President Donald Trump’s lawyers issued a legal threat to his longterm accounting firm in a letter warning them not to comply with the Congressional subpoena for his financial records, Politico reports.
Trump lawyers William S. Consovoy and Stefan Passantino warned the firm Mazars USA not to comply with a subpoena issued by House Oversight Committee Chairman Elijah Cummings, who is seeking 10 years of Trump’s financial records related to his business, revocable trust, and other subsidiaries.
“It is no secret that the Democrat Party has decided to use its new House majority to launch a flood of investigations into the president’s personal affairs in hopes of using anything they can find to damage him politically,” the attorneys wrote in a letter to Mazars’ outside counsel Jerry Bernstein before the subpoena for formally served to the firm.
The lawyers issued an implied legal threat, warning the firm that it is “on notice.”
“The House Oversight Committee is not a miniature Department of Justice, charged with investigating and prosecuting potential federal crimes.
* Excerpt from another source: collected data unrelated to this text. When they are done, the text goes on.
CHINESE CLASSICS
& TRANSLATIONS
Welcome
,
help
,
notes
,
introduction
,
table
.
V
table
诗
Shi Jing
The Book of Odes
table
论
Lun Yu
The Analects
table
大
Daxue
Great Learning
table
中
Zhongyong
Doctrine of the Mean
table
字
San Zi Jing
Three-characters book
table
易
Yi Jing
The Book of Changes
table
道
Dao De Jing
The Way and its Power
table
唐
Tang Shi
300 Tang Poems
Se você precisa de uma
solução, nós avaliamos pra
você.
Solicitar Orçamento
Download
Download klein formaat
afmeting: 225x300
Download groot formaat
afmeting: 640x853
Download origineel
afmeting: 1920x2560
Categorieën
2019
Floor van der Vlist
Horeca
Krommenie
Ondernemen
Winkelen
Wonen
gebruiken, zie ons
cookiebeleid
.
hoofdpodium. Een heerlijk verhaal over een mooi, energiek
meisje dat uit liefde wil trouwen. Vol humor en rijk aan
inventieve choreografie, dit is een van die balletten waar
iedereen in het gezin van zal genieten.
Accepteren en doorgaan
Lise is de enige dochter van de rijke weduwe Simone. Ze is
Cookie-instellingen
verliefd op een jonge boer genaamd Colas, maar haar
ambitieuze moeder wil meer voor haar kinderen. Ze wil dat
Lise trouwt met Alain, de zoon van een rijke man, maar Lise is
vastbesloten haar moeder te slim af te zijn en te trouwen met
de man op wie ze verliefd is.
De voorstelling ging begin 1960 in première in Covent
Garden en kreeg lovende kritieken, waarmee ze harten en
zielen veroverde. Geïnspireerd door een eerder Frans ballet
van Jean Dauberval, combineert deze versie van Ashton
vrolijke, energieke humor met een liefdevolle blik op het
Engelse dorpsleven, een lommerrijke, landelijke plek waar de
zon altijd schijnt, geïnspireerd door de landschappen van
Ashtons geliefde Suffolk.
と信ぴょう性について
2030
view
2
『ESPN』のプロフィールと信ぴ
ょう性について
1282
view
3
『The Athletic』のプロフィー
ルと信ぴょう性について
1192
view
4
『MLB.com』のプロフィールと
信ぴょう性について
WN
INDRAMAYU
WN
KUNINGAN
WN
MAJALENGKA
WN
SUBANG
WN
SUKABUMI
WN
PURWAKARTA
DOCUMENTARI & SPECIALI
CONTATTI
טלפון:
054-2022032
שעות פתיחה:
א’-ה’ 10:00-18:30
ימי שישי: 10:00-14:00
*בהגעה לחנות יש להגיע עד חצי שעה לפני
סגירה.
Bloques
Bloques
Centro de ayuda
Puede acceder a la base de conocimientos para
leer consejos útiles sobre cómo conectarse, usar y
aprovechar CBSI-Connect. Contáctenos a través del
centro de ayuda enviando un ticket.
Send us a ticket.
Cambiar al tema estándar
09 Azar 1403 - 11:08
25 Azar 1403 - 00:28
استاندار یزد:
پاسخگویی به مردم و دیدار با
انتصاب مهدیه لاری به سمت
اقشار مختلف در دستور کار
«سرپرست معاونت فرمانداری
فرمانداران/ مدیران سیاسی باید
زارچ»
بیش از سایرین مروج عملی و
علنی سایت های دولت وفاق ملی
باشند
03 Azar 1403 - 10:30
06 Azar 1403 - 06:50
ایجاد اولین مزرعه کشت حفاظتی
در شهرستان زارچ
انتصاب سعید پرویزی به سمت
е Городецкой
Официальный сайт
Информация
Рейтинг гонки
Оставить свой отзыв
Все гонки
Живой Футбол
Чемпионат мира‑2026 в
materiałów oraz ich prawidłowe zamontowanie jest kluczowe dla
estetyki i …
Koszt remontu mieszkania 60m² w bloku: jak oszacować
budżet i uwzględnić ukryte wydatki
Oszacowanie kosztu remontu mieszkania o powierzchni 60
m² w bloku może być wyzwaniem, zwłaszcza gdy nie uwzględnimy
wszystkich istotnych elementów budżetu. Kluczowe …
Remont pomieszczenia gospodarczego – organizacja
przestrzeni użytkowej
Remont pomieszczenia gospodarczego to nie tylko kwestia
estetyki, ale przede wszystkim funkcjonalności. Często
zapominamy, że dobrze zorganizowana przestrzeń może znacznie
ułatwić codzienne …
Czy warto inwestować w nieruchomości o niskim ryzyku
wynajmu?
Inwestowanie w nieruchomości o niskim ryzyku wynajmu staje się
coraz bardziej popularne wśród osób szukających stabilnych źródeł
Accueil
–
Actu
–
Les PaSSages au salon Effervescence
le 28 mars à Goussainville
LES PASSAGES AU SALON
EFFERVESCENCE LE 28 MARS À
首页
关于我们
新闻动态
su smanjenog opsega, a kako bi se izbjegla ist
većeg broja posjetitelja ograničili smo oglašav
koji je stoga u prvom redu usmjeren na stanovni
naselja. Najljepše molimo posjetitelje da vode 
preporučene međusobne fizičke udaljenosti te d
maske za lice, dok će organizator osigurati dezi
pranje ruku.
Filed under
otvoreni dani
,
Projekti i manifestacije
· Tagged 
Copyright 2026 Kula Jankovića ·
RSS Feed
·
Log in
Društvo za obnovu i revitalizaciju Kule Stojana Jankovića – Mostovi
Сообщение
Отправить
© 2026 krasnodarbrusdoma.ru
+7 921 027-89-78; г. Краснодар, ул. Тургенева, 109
It is a legislative body, not ‘a law enforcement or trial agency,’ and the chairman’s attempt to assume for Congress the role of police, prosecutor, and judge is unconstitutional,” they wrote.
Mazars asked for the subpoena:
Cummings said Monday that he is issuing a “friendly subpoena” to Mazars because the firm requested to receive a subpoena before providing the records, CNN reported.
The move drew a complaint from tireless Trump defender Jim Jordan, an Ohio Republican who serves as the committee’s ranking member.
"Chairman Cummings's announcement of a subpoena to a private company to pry into the President's personal finances is an astonishing abuse of this Committee's authority and a disgraceful departure from the fair and legitimate oversight he promised,” he said in a statement.
Cummings responded by noting that the records are “are key to the committee’s ongoing investigations of matters squarely within our jurisdiction,” including whether Trump failed to disclose conflicts of interest before becoming president.
“[Jordan] is embarking on an unprecedented path of partisanship that all members of the House of Representatives should find concerning because it could have a detrimental impact on Congress’ ability to exercise its core constitutional oversight responsibilities for years to come,” Cummings wrote.
House Dems also subpoenaed Trump’s bank:
The House Intelligence and Financial Services Committees subpoenaed Deutsche Bank and several other Trump lenders Monday for information about his finances, The New York Times reported.
Deutsche Bank has loaned Trump more than $2 billion even as other major financial firms refused to do business with him after a string of bankruptcies.
The House Ways and Means Committee has also requested Trump's tax returns from the IRS, which is required by law to provide them.